DATA EXTRACT:

┌────────

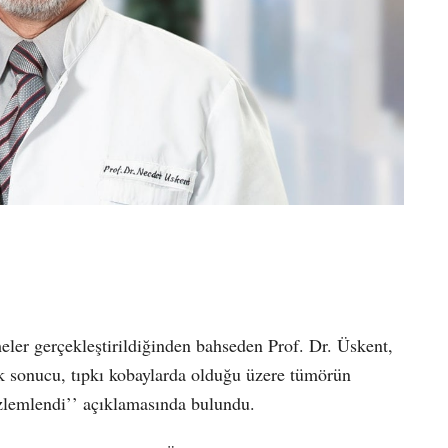
ler gerçekleştirildiğinden bahseden Prof. Dr. Üskent,
ık sonucu, tıpkı kobaylarda olduğu üzere tümörün
lemlendi’’ açıklamasında bulundu.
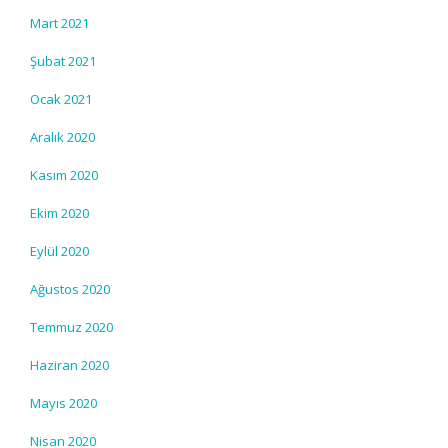
Mart 2021
Şubat 2021
Ocak 2021
Aralık 2020
Kasım 2020
Ekim 2020
Eylül 2020
Ağustos 2020
Temmuz 2020
Haziran 2020
Mayıs 2020
Nisan 2020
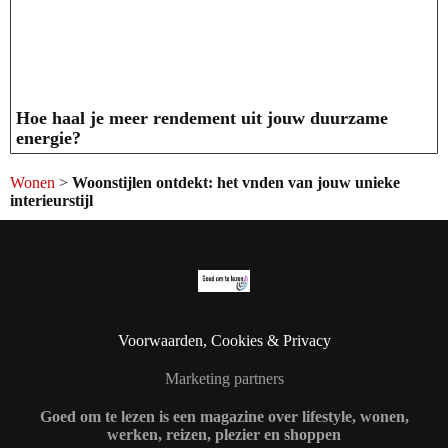
Hoe haal je meer rendement uit jouw duurzame
energie?
Wonen
>
Woonstijlen ontdekt: het vnden van jouw unieke
interieurstijl
Voorwaarden, Cookies & Privacy
Marketing partners
Goed om te lezen is een magazine over lifestyle, wonen,
werken, reizen, plezier en shoppen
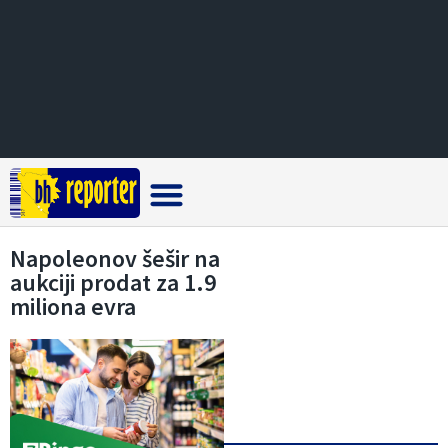
Crna hronika
Napoleonov šešir na
aukciji prodat za 1.9
miliona evra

└────────

WHAT THIS TASK INVOLVES: Return every line of the entries above that the string "jouw" appears in.

SOLUTION:
Hoe haal je meer rendement uit jouw duurzame
Woonstijlen ontdekt: het vnden van jouw unieke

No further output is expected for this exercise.